まず徹底されているのがドレスコードです。クラブハウスへの入退場時には、ジャケットの着用(夏季クールビズ期間の除外規定あり)が義務付けられており、ブルゾン、ジーンズ、スニーカー、サンダル類での来場は固く禁じられています。プレー中も、襟付きの正統なゴルフウェアをシャツインして着用することが原則であり、ハイソックスやアンクルソックスの取り扱いにも配慮が求められます。
利用者の証言やコミュニティでの声を見てみると、次のようなリアルな反応が寄せられています。
- 「キャディの質が非常に高い」:「起伏や傾斜が激しいコースだが、キャディさんの距離測定やラインの読みが正確無比。プロのトーナメント会場であることを肌で感じた」
- 「体力的な負荷を甘く見てはいけない」:「乗用カートではなくキャディ付きの歩行プレーが基本。アップダウンが多いため、後半の15番以降で足腰にきて18番のショートで力尽きた」
- 「名門特有の凛とした緊張感」:「練習場の充実度、クラブハウスの清掃状態、スタッフの対応に至るまで格式の高さを感じる。マナー違反やスロープレーは許されない雰囲気がある」
こうした評判の通り、東京よみうりカントリークラブは「仲間内でワイワイ楽しむレジャー施設」ではなく、「アスリートマインドと社交場の品格を体現する神聖な空間」として機能しています。

一般に知られていない盲点とネットの誤解
インターネット上やSNSで見受けられる噂の中には、事実と異なる誤解も少なからず存在します。現場の運用を踏まえて検証します。
誤解1:「会員でなければ一生プレーするチャンスはない」
これは完全な誤りです。前述の通り、平日枠や優待コンペ、会員を通じた紹介制度を利用すれば、熱意ある一般ゴルファーがラウンドするルートは確保されています。「無理だと決めつけず、所属クラブの仲間や取引先などの紹介ルートを探すこと」がプレーへの第一歩となります。
誤解2:「全ホールがフラットで回りやすい丘陵コースである」
これも大きな誤解です。名匠・井上誠一が手がけたコースレイアウトは自然の起伏を大胆に取り入れており、フェアウェイであっても平坦なライから打てる場面は限られます。つま先上がり・下がり、左足上がり・下がりの傾斜地から正確にボールを捉えるショット力が不可欠です。

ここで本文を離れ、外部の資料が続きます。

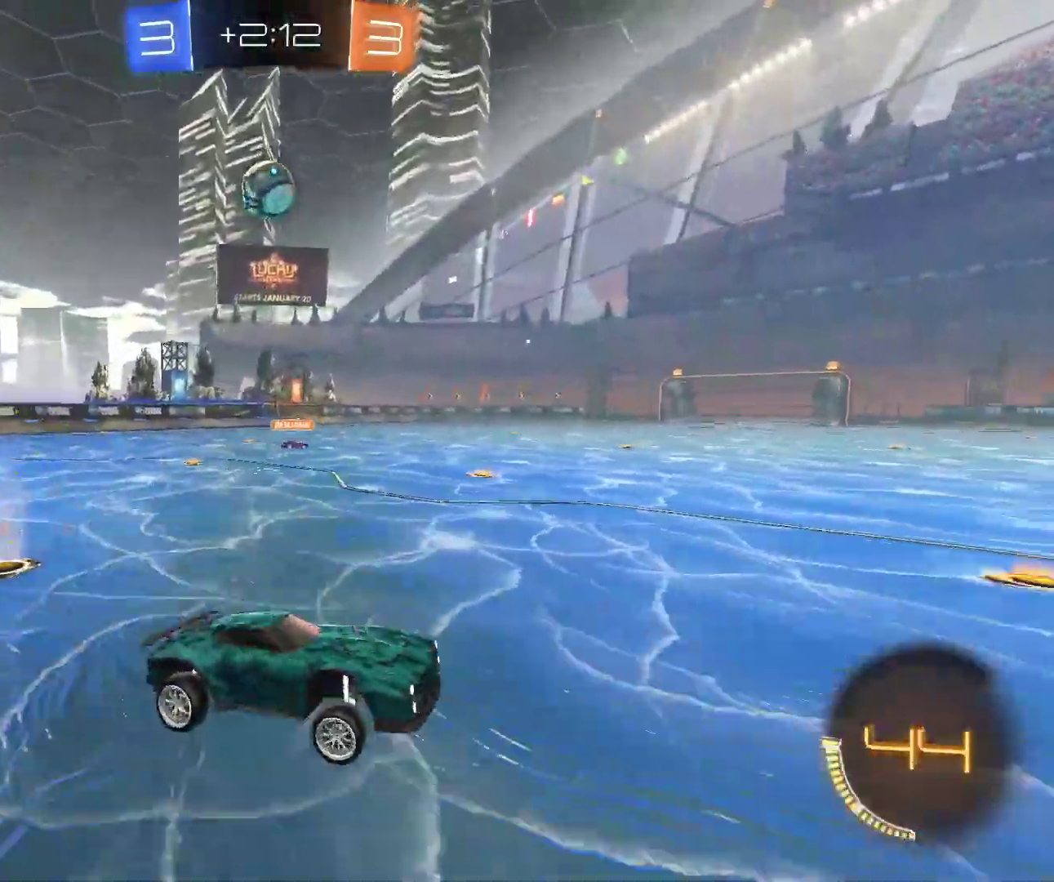
{"keys": ["q"], "mouse": [], "events": [[83, "shift", "down"], [200, "shift", "up"], [317, "shift", "down"], [350, "z", "up"], [400, "shift", "up"]]}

【プロの結論】おすすめできる人・慎重になるべき人の判断基準
格式高い東京よみうりカントリークラブですが、すべてのゴルファーが無条件に満足できるとは限りません。自身のプレースタイルや目的に合致しているかを見極める基準を提示します。
- ぜひ挑戦すべきゴルファー:
- 男子ツアーの歴史と伝統に敬意を払い、魔の18番ホールを生で体感したい人
- 全組キャディ付き・歩行プレーを通じて、ゴルフ本来のオーソドックスな醍醐味を堪能したい人
- 都心からのアクセス(クラブバス運行や高速IC至近)を最優先し、移動のストレスを極力省きたい人
- 慎重に検討すべき・見送りを検討すべきゴルファー:
- 手軽にリーズナブルなプレー料金(1万円台)でカジュアルに楽しみたい人
- 歩行ラウンドの体力に不安があり、リモコン乗用カートに乗りながら楽に回りたい人
- ドレスコードやエチケットマナーの細かな制約に煩わしさを感じる人
【東京よみうりカントリークラブ】に関するよくある質問(FAQ)
Q1:最寄り駅からクラブバスは運行されていますか?
A1:小田急線の「新百合ヶ丘駅」および京王相模原線の「稲城駅」から定期運行されています。所要時間は道路状況にもよりますが約10〜15分程度であり、電車を利用するゴルファーにとっても非常に便利なアクセス環境が整備されています。
Q2:乗用カートでのプレーは可能ですか?
A2:原則として「キャディ付き・歩行プレー」が基本スタイルとなっています。体調不良や高齢者等の特別な事情がある場合を除き、一般的な乗用カートセルフプレーのプランは用意されていません。18ホールを自らの足で歩き切る体力を整えて挑むことが推奨されます。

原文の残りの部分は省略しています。